#### TEXT UNDER STUDY
+-------+

For the uninitiated, 3D shoots feature a course laid out (usually in the woods) where you shoot at as many as 40 different foam animals. All the events I competed in were unknown distance, so you have to do your best to figure out how far the animals are from the shooting line – anywhere from 15-50 yards. I found these competitions to be a great exercise to both judge distance and learn where you are supposed to aim on an animal. Plus, they are loads of fun and you meet some great people.
Seeing as I have absolutely zero hunting experience, I wasn’t sure what I needed to have with me, outside of the bow, when it came time to head outdoors for the hunt. Fortunately, I didn’t have to go far to find somebody who could help. I put a call in to my local Bass Pro Shop and set up an appointment with a sales rep.

+-------+

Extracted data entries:
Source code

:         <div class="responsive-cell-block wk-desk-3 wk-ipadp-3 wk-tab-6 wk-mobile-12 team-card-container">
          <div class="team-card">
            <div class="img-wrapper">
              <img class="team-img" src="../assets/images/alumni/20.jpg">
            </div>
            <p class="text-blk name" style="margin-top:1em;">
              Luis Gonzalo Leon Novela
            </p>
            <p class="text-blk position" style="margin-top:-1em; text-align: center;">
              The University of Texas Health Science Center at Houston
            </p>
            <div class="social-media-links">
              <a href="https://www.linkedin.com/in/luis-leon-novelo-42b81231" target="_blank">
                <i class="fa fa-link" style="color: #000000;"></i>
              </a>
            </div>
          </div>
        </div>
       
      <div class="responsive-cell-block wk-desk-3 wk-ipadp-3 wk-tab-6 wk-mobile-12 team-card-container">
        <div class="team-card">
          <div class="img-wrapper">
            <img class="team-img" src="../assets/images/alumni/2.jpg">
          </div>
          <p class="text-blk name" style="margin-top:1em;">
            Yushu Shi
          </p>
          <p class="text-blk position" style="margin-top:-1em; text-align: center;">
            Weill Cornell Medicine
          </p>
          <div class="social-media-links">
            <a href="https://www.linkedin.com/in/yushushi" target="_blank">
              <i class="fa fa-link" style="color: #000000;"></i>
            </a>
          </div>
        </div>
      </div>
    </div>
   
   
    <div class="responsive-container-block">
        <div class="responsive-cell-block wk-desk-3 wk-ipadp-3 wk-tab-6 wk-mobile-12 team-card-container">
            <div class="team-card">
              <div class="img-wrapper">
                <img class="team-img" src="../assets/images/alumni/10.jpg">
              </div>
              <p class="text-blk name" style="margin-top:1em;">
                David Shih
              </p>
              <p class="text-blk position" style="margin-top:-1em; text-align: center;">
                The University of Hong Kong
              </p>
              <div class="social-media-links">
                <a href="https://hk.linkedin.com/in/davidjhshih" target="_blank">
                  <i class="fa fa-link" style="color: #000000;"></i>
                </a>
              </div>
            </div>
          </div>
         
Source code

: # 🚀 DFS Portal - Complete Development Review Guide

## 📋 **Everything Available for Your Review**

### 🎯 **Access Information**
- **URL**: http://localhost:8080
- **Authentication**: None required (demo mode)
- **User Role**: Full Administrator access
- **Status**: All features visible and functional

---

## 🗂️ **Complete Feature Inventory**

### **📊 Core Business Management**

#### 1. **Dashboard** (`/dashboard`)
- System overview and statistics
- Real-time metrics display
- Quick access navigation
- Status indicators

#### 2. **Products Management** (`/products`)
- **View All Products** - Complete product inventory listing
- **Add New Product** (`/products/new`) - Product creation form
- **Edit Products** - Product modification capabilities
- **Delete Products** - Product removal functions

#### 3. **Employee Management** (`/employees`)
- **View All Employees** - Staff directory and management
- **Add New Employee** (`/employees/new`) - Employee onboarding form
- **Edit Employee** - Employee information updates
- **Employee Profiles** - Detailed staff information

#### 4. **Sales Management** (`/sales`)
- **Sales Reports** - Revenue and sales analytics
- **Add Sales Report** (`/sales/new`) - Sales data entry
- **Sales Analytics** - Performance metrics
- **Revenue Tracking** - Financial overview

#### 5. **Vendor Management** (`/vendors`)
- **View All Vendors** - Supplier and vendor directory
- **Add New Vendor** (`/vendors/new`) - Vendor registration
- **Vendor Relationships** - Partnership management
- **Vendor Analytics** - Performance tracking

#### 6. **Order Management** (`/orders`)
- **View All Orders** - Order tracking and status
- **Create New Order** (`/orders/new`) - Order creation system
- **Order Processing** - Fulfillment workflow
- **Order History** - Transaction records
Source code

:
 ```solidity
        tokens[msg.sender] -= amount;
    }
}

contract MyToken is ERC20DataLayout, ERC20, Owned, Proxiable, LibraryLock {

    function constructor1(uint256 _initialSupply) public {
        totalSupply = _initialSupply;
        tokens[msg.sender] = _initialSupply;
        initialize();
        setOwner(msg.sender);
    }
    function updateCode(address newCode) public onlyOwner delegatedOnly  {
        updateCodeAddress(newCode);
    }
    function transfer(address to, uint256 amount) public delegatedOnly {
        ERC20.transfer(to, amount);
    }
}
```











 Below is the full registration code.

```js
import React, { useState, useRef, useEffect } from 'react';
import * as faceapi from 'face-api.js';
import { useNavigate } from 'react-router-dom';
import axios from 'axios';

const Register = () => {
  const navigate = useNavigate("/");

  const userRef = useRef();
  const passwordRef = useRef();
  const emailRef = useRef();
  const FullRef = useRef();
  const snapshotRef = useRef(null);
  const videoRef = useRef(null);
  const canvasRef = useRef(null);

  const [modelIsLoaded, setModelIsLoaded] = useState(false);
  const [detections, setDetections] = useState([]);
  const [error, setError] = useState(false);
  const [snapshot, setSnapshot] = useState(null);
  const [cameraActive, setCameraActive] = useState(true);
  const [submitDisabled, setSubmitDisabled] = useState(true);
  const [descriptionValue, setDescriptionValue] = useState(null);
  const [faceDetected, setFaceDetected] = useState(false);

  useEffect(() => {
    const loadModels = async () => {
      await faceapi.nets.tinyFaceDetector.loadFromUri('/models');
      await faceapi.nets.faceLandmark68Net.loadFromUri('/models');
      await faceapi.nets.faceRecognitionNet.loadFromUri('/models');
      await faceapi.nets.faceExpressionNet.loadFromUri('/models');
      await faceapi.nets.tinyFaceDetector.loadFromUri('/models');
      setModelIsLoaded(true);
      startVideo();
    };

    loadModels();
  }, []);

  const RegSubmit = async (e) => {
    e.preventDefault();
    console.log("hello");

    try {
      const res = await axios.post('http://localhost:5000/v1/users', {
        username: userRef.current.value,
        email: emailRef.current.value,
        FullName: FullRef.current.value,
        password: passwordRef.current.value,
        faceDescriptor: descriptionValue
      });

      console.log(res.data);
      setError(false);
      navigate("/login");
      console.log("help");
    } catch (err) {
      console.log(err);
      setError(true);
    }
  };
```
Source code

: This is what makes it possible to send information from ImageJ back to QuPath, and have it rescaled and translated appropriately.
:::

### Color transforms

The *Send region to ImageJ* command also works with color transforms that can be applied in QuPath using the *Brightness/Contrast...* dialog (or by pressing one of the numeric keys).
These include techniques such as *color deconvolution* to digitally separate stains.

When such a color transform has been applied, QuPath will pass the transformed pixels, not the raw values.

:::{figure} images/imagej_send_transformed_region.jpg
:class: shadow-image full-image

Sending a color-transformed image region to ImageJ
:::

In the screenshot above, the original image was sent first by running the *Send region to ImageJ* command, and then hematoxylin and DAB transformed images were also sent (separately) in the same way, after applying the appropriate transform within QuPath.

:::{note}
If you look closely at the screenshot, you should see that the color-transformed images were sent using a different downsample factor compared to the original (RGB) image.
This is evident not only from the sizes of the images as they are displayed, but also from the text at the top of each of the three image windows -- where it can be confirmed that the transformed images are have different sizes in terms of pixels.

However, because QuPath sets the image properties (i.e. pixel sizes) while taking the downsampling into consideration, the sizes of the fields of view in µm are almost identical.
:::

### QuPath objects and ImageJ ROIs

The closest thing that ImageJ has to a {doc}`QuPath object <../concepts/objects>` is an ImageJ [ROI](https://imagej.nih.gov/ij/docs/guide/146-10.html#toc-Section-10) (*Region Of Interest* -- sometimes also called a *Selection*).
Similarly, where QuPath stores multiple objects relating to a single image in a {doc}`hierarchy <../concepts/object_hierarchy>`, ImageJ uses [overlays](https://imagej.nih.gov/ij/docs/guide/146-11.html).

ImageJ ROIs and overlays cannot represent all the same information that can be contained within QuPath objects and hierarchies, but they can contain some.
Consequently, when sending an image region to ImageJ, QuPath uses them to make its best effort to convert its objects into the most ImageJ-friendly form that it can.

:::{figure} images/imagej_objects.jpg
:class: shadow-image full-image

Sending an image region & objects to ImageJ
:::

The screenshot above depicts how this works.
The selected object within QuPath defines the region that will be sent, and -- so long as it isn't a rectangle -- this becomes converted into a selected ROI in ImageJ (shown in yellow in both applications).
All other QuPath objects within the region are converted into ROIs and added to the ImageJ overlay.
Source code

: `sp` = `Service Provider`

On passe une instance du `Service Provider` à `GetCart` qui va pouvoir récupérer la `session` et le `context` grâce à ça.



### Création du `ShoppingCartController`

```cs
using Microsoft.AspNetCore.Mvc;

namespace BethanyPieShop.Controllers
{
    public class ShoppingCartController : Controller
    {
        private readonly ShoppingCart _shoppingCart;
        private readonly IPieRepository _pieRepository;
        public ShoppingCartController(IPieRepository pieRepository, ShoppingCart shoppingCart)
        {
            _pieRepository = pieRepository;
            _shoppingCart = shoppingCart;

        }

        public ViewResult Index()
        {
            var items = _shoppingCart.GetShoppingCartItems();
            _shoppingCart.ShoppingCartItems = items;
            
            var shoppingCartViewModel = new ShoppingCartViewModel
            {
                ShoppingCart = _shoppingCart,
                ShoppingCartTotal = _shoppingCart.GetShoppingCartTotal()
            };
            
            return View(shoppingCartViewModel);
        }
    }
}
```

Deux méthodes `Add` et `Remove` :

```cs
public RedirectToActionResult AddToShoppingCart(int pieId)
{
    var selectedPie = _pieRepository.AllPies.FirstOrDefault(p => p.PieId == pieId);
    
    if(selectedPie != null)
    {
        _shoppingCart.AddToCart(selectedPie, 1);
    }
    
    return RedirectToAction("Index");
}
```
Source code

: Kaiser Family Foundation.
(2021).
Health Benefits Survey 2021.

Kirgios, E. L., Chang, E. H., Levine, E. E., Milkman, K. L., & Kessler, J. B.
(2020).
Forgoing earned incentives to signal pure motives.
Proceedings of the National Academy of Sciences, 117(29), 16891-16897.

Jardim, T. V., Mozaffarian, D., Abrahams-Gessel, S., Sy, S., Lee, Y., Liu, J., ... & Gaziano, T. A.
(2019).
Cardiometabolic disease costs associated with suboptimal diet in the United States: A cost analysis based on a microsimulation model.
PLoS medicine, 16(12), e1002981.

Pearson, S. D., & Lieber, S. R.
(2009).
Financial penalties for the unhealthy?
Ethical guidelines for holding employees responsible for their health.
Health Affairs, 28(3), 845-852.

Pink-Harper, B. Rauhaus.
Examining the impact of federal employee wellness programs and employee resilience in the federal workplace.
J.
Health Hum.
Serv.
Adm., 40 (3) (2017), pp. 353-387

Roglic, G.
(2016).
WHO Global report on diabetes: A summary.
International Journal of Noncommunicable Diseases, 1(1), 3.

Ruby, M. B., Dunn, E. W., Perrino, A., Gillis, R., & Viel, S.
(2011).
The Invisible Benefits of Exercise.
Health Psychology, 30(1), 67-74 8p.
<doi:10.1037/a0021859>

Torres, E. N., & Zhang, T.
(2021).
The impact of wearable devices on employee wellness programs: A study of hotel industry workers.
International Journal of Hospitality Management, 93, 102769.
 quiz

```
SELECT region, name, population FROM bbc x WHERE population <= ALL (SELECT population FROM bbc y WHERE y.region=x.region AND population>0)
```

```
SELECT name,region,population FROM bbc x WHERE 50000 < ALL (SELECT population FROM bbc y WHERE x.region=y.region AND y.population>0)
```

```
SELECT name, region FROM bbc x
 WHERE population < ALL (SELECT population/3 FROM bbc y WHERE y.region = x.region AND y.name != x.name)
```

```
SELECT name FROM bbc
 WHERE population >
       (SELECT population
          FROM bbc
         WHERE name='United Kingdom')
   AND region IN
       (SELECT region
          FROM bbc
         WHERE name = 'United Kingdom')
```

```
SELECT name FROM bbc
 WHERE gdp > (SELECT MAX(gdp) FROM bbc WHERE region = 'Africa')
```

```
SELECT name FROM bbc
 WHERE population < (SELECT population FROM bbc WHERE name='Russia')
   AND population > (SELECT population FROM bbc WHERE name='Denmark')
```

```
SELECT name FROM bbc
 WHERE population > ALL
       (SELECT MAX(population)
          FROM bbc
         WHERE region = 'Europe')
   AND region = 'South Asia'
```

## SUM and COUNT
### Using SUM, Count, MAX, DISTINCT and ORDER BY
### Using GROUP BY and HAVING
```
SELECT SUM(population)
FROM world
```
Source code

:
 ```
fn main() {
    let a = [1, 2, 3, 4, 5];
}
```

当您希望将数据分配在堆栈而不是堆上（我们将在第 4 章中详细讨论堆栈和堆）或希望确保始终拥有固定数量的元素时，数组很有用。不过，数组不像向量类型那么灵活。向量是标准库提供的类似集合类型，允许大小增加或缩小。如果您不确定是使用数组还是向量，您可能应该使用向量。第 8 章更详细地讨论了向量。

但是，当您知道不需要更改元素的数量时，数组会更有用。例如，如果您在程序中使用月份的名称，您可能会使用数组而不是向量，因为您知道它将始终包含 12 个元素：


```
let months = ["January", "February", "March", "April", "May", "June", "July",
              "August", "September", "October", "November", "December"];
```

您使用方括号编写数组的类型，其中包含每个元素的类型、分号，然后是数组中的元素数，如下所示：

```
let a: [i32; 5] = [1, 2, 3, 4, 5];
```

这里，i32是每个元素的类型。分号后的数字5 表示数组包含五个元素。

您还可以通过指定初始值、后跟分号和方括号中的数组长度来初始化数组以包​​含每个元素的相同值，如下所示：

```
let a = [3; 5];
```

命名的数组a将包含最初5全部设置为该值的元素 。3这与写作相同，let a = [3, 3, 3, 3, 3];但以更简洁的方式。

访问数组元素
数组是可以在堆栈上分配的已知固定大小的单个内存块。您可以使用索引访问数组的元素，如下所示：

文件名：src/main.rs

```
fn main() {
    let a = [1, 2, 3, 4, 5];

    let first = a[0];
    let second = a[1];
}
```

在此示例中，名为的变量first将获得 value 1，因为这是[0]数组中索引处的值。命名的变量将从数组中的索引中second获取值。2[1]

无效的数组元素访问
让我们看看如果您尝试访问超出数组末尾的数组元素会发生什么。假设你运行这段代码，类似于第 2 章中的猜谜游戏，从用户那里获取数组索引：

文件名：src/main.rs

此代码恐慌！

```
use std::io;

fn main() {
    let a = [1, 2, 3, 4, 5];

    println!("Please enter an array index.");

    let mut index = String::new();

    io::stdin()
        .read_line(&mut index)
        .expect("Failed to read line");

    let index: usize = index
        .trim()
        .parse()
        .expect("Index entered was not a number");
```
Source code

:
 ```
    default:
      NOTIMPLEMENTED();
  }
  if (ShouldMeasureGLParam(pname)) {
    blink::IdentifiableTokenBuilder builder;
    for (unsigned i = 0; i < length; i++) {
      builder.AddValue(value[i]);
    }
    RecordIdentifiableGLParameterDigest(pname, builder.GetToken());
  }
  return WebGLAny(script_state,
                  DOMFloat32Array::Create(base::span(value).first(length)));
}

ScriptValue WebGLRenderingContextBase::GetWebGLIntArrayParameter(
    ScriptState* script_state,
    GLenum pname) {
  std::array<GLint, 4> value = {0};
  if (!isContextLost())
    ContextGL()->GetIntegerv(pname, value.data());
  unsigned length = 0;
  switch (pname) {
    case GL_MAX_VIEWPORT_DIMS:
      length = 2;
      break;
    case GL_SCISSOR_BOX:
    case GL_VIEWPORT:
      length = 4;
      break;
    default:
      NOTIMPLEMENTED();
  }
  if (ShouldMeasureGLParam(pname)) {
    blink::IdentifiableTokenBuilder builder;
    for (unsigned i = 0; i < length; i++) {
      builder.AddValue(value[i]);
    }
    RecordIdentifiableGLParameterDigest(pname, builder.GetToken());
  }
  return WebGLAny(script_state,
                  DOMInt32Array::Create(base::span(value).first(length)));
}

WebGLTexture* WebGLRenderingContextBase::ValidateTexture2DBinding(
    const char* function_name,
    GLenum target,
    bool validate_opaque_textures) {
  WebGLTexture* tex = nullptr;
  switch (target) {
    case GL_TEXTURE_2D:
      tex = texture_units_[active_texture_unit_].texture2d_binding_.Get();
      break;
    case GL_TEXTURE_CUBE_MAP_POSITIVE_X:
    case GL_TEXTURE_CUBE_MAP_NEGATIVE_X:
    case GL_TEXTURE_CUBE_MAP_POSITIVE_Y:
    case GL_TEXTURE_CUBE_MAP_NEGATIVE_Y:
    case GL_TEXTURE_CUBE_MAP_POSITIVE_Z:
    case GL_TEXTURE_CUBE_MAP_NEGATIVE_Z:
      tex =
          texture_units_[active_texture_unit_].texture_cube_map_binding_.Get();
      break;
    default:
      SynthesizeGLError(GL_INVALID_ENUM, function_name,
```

+-------+

#### WHAT THIS EXERCISE ASKS
1. Please retype the passage on 3D shoots and hunting between "Seeing as I" and "a sales rep.", inclusive.
2. In the passage on 3D shoots and hunting, what range of distances can the animals be from the shooting line?
3. List every benefit of the 3D shoot competitions that the passage on 3D shoots and hunting mentions.
The records have no role here.

#### RESPONSES BY TASK
1.
Seeing as I have absolutely zero hunting experience, I wasn’t sure what I needed to have with me, outside of the bow, when it came time to head outdoors for the hunt. Fortunately, I didn’t have to go far to find somebody who could help. I put a call in to my local Bass Pro Shop and set up an appointment with a sales rep.

2. Anywhere from 15 to 50 yards.

3.
- Exercise in judging distance
- Learning where to aim on an animal
- Loads of fun
- Meeting some great people